Plötzlich wird die Musik ein wenig lauter und ich blicke zur Anlage herüber, an der George grade steht und mich angrinst.
„Dein Lied, Ri! Kleines Tänzchen?“, lacht er.
„Jetzt?“, wundere ich mich und ziehe überrascht die Augenbrauen hoch.
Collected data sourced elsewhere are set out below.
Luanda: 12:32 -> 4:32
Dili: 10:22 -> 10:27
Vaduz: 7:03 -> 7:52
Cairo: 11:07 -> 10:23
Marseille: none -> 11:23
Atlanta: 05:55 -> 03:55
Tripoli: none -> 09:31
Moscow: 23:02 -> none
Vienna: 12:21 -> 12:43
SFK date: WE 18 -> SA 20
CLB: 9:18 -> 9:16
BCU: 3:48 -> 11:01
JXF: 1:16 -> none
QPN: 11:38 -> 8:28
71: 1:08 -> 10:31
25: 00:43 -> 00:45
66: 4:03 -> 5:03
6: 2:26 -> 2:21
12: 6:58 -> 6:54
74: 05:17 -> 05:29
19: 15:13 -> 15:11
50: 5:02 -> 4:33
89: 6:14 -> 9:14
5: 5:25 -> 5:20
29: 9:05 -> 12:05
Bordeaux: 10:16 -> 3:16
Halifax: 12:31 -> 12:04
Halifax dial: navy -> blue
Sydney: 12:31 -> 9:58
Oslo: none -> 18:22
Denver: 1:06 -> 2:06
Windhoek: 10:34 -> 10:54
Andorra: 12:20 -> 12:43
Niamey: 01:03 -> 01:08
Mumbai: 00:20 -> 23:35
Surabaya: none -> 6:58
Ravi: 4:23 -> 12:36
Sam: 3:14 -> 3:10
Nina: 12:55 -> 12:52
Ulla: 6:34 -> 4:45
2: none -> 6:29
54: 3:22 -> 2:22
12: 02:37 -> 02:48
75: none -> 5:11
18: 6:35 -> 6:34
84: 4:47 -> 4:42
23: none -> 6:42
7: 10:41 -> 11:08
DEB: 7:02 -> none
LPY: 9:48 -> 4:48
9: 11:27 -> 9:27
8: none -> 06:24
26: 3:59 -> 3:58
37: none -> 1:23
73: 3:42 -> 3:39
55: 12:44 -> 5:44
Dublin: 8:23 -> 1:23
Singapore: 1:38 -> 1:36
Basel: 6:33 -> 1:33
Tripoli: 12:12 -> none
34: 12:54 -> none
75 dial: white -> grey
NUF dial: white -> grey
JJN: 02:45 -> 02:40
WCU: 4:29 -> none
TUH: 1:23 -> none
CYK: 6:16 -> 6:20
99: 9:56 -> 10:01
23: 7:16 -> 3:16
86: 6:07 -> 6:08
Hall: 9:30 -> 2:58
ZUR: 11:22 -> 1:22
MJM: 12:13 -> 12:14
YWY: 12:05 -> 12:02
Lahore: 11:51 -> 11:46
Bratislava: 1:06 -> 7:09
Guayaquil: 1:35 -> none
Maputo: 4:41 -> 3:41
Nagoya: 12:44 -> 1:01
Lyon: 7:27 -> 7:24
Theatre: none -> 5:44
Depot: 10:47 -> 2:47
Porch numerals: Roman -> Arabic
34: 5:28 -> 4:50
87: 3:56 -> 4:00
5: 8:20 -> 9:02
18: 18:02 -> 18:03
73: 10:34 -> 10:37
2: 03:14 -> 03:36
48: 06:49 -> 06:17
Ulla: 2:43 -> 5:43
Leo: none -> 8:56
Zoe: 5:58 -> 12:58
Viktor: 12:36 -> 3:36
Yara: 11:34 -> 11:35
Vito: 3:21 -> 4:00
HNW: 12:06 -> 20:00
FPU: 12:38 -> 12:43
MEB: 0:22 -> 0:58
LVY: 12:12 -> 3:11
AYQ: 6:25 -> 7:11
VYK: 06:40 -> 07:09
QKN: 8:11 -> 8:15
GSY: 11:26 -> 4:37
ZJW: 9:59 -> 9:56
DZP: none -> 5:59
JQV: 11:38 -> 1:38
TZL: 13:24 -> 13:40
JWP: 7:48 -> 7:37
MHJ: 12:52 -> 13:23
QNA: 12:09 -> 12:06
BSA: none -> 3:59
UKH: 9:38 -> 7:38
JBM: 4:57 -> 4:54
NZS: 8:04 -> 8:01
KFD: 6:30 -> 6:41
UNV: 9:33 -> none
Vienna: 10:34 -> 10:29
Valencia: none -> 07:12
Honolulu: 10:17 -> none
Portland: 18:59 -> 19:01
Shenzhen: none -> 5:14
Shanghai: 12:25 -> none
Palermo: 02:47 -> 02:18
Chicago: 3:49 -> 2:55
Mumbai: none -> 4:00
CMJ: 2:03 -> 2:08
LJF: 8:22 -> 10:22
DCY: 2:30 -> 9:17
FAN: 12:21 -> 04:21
„Na sicher. Spontan ist immer am besten, nicht wahr?“
Ich lache amüsiert und zucke dann die Schultern. Die Klänge zu Rihannas ‚Umbrella‘ tönen durch den Gastraum und ich fange an dazu meine Hüften zu bewegen. Meine Müdigkeit ist wie weggeblasen und ich bewege mich ganz ihm Einklang mit der Musik. Dieser Song ist einer meiner liebsten. Bin ich nicht im Dienst, tanze ich dazu gern in einem Club oder Zuhause durch das Apartment. Derzeit besuche ich keinerlei Clubs, weswegen George mich ab und an auffordert es einfach hier zu machen.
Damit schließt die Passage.